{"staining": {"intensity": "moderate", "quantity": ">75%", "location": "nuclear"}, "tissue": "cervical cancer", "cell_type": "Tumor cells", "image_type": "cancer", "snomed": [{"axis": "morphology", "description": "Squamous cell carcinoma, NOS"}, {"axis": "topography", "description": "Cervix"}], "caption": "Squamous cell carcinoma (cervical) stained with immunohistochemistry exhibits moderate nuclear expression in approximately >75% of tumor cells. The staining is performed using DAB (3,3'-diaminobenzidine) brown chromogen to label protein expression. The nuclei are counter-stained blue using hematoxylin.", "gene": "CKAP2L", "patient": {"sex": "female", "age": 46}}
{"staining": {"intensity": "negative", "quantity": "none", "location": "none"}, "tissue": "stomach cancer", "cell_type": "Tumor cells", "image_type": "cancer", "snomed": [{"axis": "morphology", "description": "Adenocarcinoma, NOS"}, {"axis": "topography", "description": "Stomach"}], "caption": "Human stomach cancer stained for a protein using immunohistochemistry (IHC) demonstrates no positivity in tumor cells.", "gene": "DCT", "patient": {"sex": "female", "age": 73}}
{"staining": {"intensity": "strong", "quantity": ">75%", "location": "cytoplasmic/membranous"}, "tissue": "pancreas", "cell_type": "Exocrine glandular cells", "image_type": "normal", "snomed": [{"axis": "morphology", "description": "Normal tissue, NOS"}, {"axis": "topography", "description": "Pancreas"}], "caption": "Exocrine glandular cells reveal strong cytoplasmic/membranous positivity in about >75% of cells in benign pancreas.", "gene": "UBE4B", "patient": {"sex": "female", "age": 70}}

__Required work__:
Reproduce the listing verbatim.

__Solution for this exercise__:
{"staining": {"intensity": "moderate", "quantity": ">75%", "location": "nuclear"}, "tissue": "cervical cancer", "cell_type": "Tumor cells", "image_type": "cancer", "snomed": [{"axis": "morphology", "description": "Squamous cell carcinoma, NOS"}, {"axis": "topography", "description": "Cervix"}], "caption": "Squamous cell carcinoma (cervical) stained with immunohistochemistry exhibits moderate nuclear expression in approximately >75% of tumor cells. The staining is performed using DAB (3,3'-diaminobenzidine) brown chromogen to label protein expression. The nuclei are counter-stained blue using hematoxylin.", "gene": "CKAP2L", "patient": {"sex": "female", "age": 46}}
{"staining": {"intensity": "negative", "quantity": "none", "location": "none"}, "tissue": "stomach cancer", "cell_type": "Tumor cells", "image_type": "cancer", "snomed": [{"axis": "morphology", "description": "Adenocarcinoma, NOS"}, {"axis": "topography", "description": "Stomach"}], "caption": "Human stomach cancer stained for a protein using immunohistochemistry (IHC) demonstrates no positivity in tumor cells.", "gene": "DCT", "patient": {"sex": "female", "age": 73}}
{"staining": {"intensity": "strong", "quantity": ">75%", "location": "cytoplasmic/membranous"}, "tissue": "pancreas", "cell_type": "Exocrine glandular cells", "image_type": "normal", "snomed": [{"axis": "morphology", "description": "Normal tissue, NOS"}, {"axis": "topography", "description": "Pancreas"}], "caption": "Exocrine glandular cells reveal strong cytoplasmic/membranous positivity in about >75% of cells in benign pancreas.", "gene": "UBE4B", "patient": {"sex": "female", "age": 70}}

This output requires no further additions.